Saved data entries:
::::
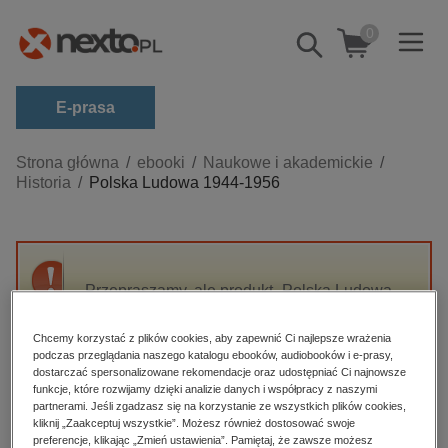
0
Pokaż/schowaj
wyszukiwarkę
E-prasa
Kategorie
Strona główna
ebooki
Naukowe i akademickie
Historia
Polska Ludowa 1944-1956
Zobacz wszystkie E-prasa
budownictwo, aranżacja wnętrz
biznesowe, branżowe, gospodarka
Przepraszamy, ale produkt „Polska Ludowa
darmowe wydania
1944-1956” nie jest dostępny.
dzienniki
Chcemy korzystać z plików cookies, aby zapewnić Ci najlepsze wrażenia
podczas przeglądania naszego katalogu ebooków, audiobooków i e-prasy,
edukacja
High-contrast mode
dostarczać spersonalizowane rekomendacje oraz udostępniać Ci najnowsze
hobby, sport, rozrywka
funkcje, które rozwijamy dzięki analizie danych i współpracy z naszymi
partnerami. Jeśli zgadzasz się na korzystanie ze wszystkich plików cookies,
Polecane
komputery, internet, technologie, informatyka
kliknij „Zaakceptuj wszystkie”. Możesz również dostosować swoje
preferencje, klikając „Zmień ustawienia”. Pamiętaj, że zawsze możesz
::::
## Task item
From top to bottom, restate the records above exactly and omit every picture.

## Solution to the problem
0
Pokaż/schowaj
wyszukiwarkę
E-prasa
Kategorie
Strona główna
ebooki
Naukowe i akademickie
Historia
Polska Ludowa 1944-1956
Zobacz wszystkie E-prasa
budownictwo, aranżacja wnętrz
biznesowe, branżowe, gospodarka
Przepraszamy, ale produkt „Polska Ludowa
darmowe wydania
1944-1956” nie jest dostępny.
dzienniki
Chcemy korzystać z plików cookies, aby zapewnić Ci najlepsze wrażenia
podczas przeglądania naszego katalogu ebooków, audiobooków i e-prasy,
edukacja
High-contrast mode
dostarczać spersonalizowane rekomendacje oraz udostępniać Ci najnowsze
hobby, sport, rozrywka
funkcje, które rozwijamy dzięki analizie danych i współpracy z naszymi
partnerami. Jeśli zgadzasz się na korzystanie ze wszystkich plików cookies,
Polecane
komputery, internet, technologie, informatyka
kliknij „Zaakceptuj wszystkie”. Możesz również dostosować swoje
preferencje, klikając „Zmień ustawienia”. Pamiętaj, że zawsze możesz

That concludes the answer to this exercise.